The board follows the statutory procedure which includes advertising locally and consulting highway authorities, and other authorities beyond the requirements of Standing Orders. In this case, it consulted the Berkshire County Council on the Stocks Lane proposals. By this means, hon. Members get to hear of proposals, especially when their constituents or local authorities are aggrieved by them. Hon. Members can always raise these matters with the board. Moreover, once a Bill has been deposited, hon. Members can obtain copies from the Private Bill Office. I understand that normally about two months elapse before it comes up for Second Reading and before petitions need to be lodged. I can assure hon. Members on behalf of the Railways Board that, should they discover any matters affecting their constituencies which arouse their interest or concern, the Board will be happy to meet and discuss matters with them.

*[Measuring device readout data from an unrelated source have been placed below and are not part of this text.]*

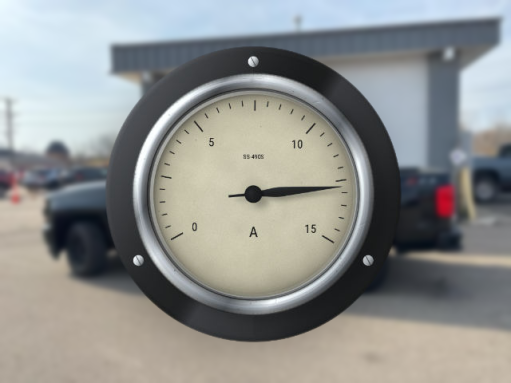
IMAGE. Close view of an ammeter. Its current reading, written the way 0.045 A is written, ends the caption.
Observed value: 12.75 A
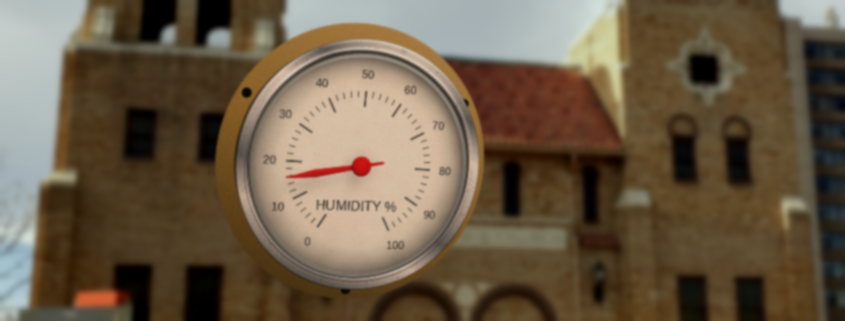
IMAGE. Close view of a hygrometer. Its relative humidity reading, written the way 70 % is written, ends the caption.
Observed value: 16 %
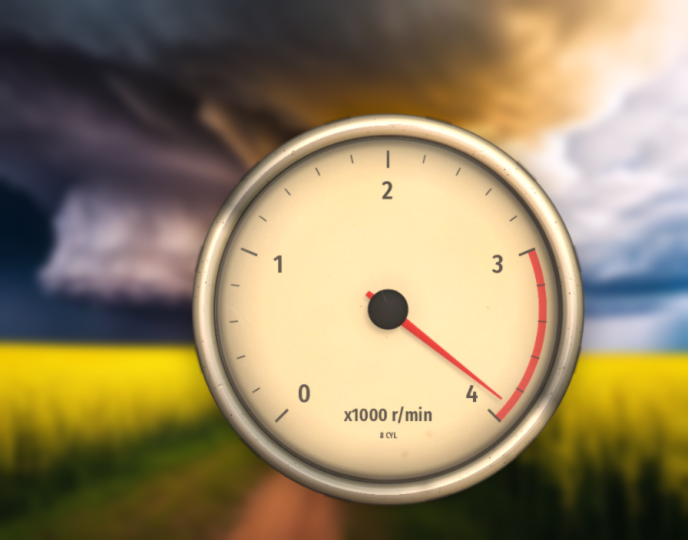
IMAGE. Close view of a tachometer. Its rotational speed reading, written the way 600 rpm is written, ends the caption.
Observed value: 3900 rpm
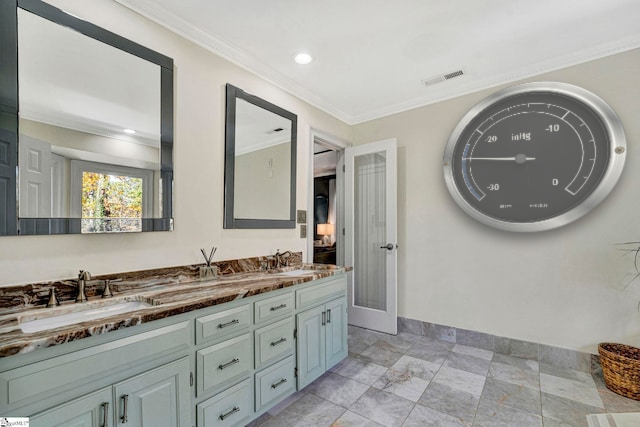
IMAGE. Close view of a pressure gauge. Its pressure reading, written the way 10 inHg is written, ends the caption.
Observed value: -24 inHg
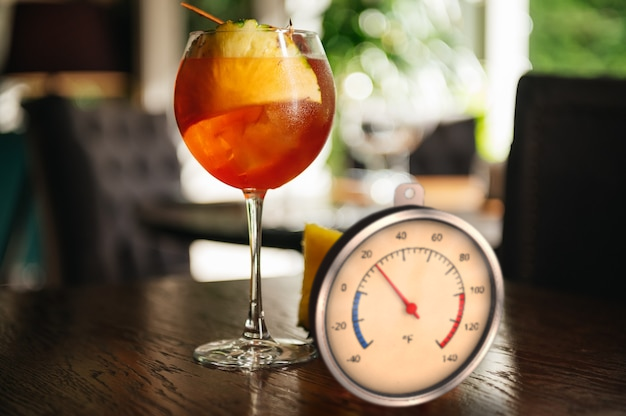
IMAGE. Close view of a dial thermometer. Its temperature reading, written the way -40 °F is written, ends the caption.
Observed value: 20 °F
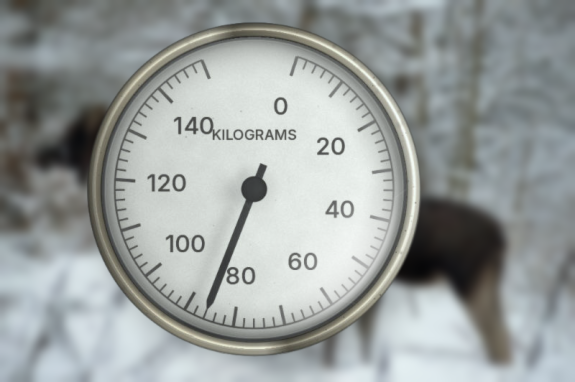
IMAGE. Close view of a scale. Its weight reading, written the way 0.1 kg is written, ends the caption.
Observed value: 86 kg
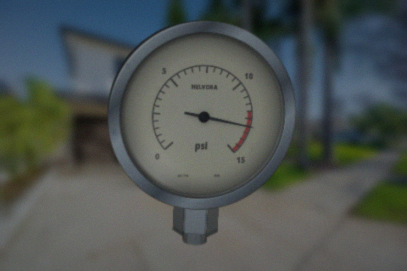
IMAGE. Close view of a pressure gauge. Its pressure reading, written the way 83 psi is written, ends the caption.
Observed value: 13 psi
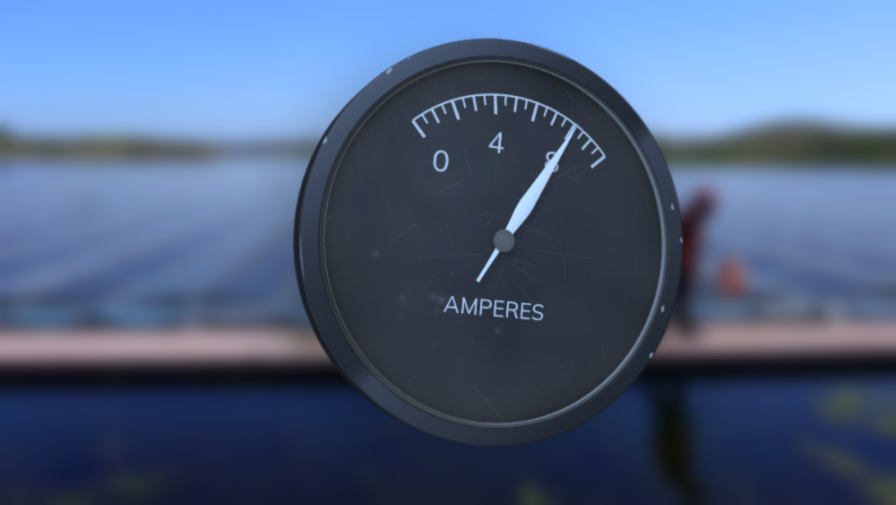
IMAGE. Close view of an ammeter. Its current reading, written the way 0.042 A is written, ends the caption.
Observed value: 8 A
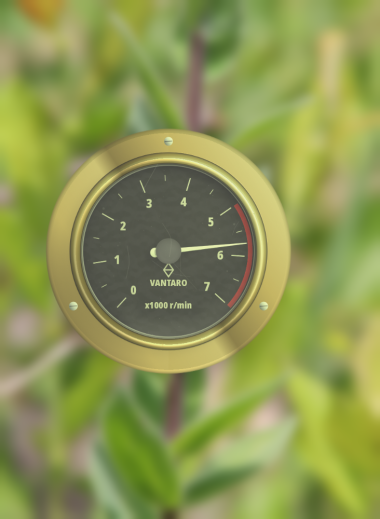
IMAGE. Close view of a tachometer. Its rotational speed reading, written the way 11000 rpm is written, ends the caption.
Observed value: 5750 rpm
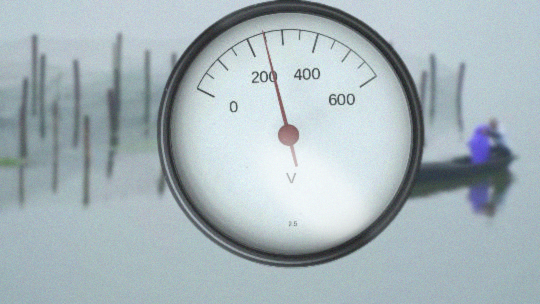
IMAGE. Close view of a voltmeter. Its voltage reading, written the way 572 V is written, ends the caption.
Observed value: 250 V
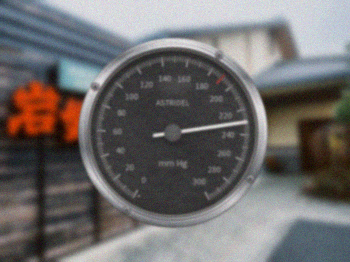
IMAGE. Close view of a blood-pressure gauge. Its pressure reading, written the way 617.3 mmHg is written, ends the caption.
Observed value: 230 mmHg
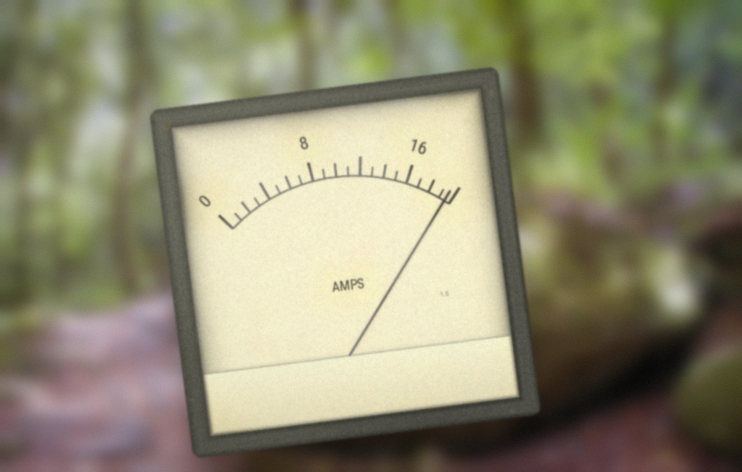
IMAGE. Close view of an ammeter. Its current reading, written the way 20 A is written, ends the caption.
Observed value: 19.5 A
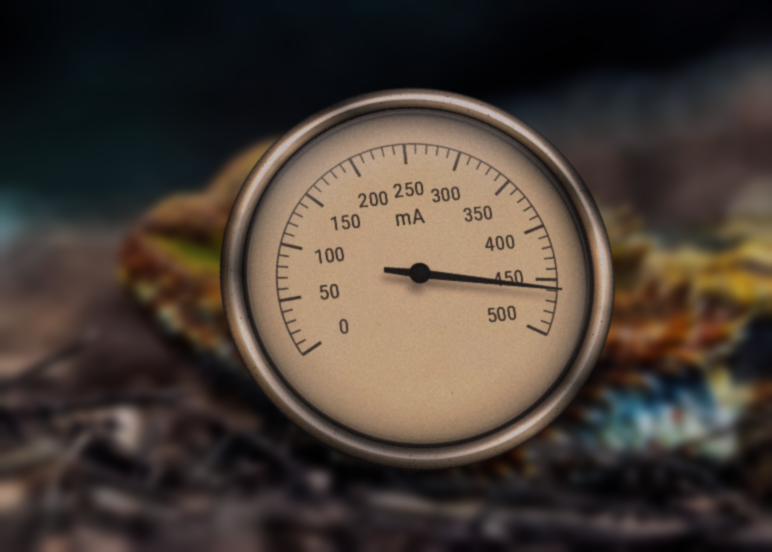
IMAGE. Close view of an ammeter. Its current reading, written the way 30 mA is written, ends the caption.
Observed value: 460 mA
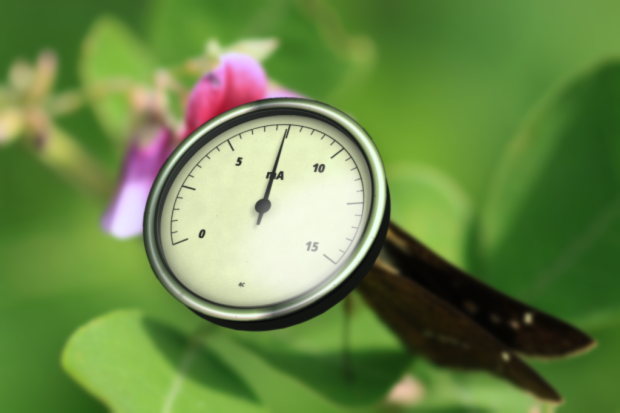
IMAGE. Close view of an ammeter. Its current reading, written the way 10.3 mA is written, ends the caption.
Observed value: 7.5 mA
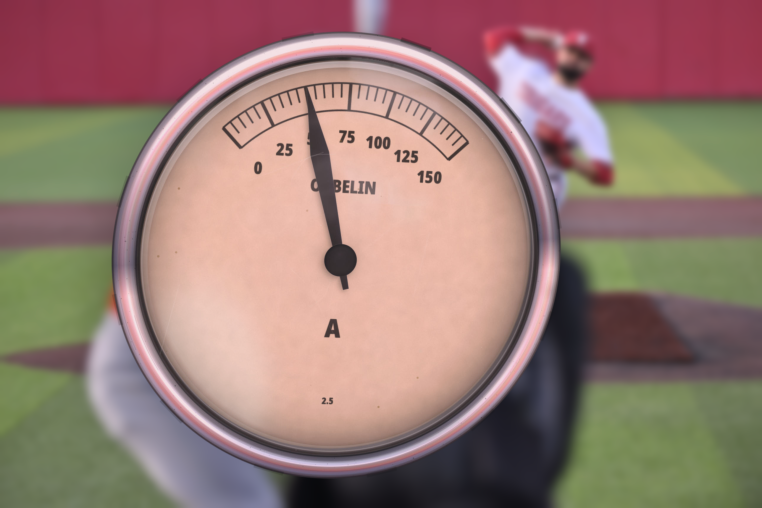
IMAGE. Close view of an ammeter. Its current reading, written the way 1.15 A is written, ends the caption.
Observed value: 50 A
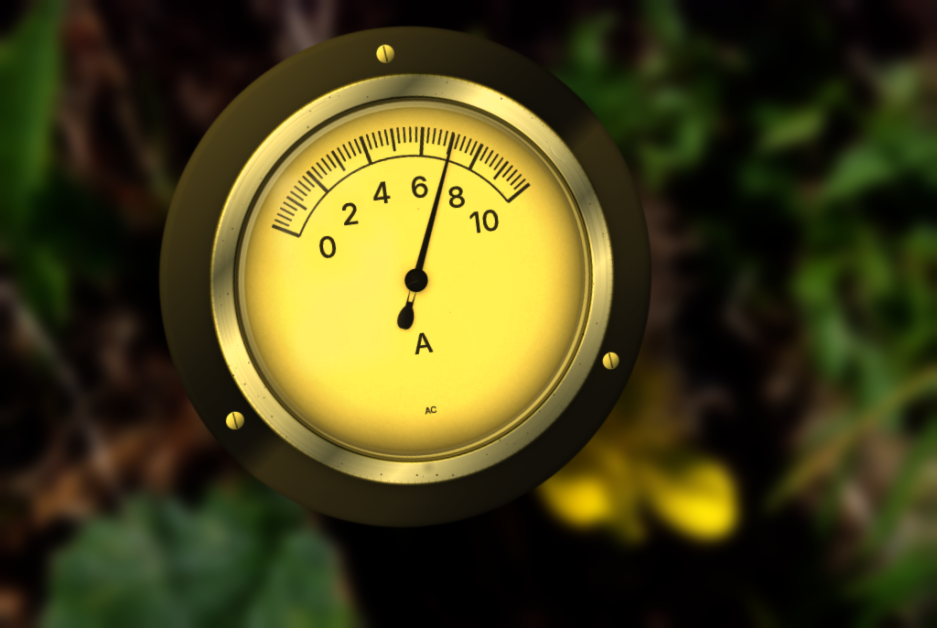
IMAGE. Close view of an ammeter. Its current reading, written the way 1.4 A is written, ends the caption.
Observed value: 7 A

I now turn to the points raised by the hon. Member for Tynemouth (Dame Irene Ward). I am not certain whether she will be surprised to know that these are mainly matters for the Railways Board to consider. It is the board's job to administer the railways efficiently, and this means that the quality of the service that they provide for their passengers should be as high as is consistent with their obligation to pay their way.

I know that the hon. Lady has had a long and voluminous correspondence with the board about different matters. When she spoke about a charming young man bringing out a great pile of letters, I thought that she was about to say that that was just one week's correspondence. Her points include the difficulty of getting porters to carry luggage at railway stations. I understand that the board is making efforts to improve on many of the conditions about which she has complained, such as punctuality, a high standard of train and station cleanliness and train heating. Another point which she has raised with them is the importance of letting the public know about cancellations and delays as soon as possible so that they are kept informed.

The hon. Lady also said some hard words about the Central Transport Users' Consultative Committee. I can assure her that these committees do a good job, both the central and the area committees, in bringing consumer influence to bear on the board, and that the board takes seriously any criticism or advice it receives from these committees.

In these days of political argument about law and order, I thought it a fairly natural reaction that Clauses 17 and 18 should have received some comment in the House. I am always interested, as a follower of Association football, to hear what people think about the football hooligans. But I was hoping that somebody would say that this is mainly the minority of cases, and that football followers in this country do behave themselves and are not a source of trouble. But the point was that it is really not just a question of football supporters: the board was concerned to give the powers of arrest, because it is an offence against the bye-laws for a passenger to behave in a riotous, disorderly, indecent or offensive manner. This was really the point, and the reason that they were asking for these powers of arrest. The hon. Lady talked about penalties. The penalties in Clause 18 are concerned with fare evasion and refusing to pay fares, and are not meant for dealing with violence or hooliganism.

I hope I have answered most of the points that were raised in this very wide-ranging debate. I am certain that, if hon. Members are concerned about any of the points which I have not answered, they will not hesitate to either write to me or to the Railways Board. Certainly, no one who has taken part in the debate has ever been hesitant about writing to the Railways Board. I hope that the House will give the Bill an unopposed Second Reading.

Question put and agreed to.

Bill accordingly read a Second time and committed.